Let me take a paragraph to emphasize this further: education is a monumentally complex topic. Say, for instance, there is a study proving that 4th grade students following a Constructivist math curriculum score 50% higher on state standardized testing. Great! From this, you might think it would be a good idea to institute Constructivist methodology in 4th grade math classes statewide. But let's delve a little deeper. Constructivism is a methodology that relies on reflective observations of the world, and is thus highly reliant on the student's environment--something that cannot be easily regulated or standardized. It also requires specially trained teachers to guide each student which means higher teacher salaries (i.e. higher taxes). We would also need a ton of qualified professors to train these teachers, which simply do not exist in large numbers outside of places like Stanford University (the seminal Constructivist literature of Jean Piaget is dry even by the standards of academia). And to top it all off, we won't know if the Constructivist curriculum was actually effective until many years later--perhaps students gained a conceptual understanding of the relevant math, but never developed the speed and arithmetic fluency that a more Behaviorist methodology might have afforded.

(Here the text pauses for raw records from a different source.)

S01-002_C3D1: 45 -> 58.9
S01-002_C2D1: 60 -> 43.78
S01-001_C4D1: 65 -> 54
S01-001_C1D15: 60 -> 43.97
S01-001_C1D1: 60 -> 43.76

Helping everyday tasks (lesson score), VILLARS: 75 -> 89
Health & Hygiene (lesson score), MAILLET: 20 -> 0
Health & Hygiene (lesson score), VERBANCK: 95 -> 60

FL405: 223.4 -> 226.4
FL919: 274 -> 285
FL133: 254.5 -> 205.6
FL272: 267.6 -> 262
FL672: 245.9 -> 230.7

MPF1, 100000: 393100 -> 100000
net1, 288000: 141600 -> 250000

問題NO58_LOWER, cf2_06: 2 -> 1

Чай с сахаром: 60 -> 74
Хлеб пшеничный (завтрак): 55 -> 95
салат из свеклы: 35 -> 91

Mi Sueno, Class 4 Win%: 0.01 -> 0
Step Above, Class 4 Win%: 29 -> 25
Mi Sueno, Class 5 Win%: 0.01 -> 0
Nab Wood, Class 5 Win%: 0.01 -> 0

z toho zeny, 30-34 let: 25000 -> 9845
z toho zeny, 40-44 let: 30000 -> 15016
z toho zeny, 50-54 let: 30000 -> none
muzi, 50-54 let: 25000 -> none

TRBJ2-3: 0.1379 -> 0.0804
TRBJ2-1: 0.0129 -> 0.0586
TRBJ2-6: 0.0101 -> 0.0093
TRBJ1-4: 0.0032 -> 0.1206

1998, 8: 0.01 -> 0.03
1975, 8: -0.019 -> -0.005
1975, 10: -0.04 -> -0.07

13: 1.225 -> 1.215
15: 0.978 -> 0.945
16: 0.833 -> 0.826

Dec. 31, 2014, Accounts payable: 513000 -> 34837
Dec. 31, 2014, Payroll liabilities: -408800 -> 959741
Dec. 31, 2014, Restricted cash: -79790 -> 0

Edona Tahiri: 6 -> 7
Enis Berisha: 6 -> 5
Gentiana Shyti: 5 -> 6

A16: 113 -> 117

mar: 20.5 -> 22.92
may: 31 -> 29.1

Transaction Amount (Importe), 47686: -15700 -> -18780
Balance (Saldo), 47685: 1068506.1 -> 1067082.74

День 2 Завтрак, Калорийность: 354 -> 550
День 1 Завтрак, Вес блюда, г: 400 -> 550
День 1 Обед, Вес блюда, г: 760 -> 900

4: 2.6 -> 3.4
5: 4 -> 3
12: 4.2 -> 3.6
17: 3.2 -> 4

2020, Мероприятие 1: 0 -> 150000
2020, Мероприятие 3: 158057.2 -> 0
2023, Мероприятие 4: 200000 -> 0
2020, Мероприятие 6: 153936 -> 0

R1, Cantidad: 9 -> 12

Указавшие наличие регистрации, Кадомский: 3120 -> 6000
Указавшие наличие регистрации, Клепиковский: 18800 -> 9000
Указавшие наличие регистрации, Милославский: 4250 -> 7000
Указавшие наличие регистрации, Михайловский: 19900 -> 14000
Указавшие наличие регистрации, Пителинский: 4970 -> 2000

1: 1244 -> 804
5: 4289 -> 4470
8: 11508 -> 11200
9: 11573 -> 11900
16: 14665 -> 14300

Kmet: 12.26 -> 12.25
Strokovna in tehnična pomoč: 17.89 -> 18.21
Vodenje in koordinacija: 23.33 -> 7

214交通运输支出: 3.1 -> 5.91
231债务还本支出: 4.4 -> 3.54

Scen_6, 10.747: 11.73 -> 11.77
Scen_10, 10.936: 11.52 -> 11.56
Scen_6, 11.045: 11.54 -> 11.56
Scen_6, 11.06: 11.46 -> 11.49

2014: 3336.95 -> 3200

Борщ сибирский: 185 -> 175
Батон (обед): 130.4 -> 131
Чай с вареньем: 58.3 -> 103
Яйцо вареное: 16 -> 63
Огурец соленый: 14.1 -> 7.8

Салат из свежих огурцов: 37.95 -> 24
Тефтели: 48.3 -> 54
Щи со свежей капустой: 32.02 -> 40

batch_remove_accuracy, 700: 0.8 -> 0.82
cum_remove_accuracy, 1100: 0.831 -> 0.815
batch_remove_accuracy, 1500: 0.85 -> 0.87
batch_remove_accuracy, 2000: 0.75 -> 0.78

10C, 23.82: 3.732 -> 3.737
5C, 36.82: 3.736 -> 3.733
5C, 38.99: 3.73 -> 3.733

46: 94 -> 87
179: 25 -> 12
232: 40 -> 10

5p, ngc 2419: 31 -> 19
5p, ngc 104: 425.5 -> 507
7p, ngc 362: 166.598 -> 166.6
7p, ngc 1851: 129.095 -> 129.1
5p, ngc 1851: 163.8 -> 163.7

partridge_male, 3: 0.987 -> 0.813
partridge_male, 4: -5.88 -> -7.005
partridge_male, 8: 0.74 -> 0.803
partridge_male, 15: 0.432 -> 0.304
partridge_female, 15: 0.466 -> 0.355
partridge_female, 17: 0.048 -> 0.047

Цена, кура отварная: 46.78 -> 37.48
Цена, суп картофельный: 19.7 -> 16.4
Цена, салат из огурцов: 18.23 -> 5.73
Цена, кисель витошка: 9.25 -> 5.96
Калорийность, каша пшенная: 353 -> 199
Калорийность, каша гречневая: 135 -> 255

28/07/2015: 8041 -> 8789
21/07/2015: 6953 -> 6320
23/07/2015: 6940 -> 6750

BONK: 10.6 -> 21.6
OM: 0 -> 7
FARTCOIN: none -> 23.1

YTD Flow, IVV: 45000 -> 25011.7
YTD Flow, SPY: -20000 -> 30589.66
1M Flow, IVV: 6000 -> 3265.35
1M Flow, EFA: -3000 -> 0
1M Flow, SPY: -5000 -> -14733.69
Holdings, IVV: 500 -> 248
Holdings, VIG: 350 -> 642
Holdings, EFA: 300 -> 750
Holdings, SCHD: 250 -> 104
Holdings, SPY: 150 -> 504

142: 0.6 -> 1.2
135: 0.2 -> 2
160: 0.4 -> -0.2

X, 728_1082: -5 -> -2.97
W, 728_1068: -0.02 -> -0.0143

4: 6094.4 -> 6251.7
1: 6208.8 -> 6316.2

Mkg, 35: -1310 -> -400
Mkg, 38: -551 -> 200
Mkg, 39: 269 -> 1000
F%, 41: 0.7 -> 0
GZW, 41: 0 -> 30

So back to the question: What can design thinking do for something as complex as education? The answer my d.school comrade gave is that the design process is never complete and requires always revisiting old ideas to see where they can be improved. I must admit that while it seems obvious now, this was a bit of a revelation to me up on that rooftop. The blisteringly fast-paced LDT program taught me how to develop robust solutions to unique problems, but its broad nature required that we constantly be moving onto new topics. With that in mind, products like programmable light-up sneakers are probably not going to single-handedly close the achievement gap (although I'd still like a pair for myself), even with superpowered shoelaces (ditto), but as long as students are coming up with fun solutions to meaningful learning problems, we are well on our way.

The students of the 2012 LDT class will be graduating in a couple of weeks and some will never touch their projects again, leaving them forever in a half-baked, incomplete state, and there's nothing wrong with that. However, a select few might choose to keep iterating and improving upon their fledgling ideas and eventually craft them into something much greater for the benefit of society. Regardless of the future, these Masters students are all well aware that their soon-to-come advanced degrees are not an indication that they have completed their education. Much to the contrary, these diplomas and projects merely signify the first step on a journey of lifelong learning.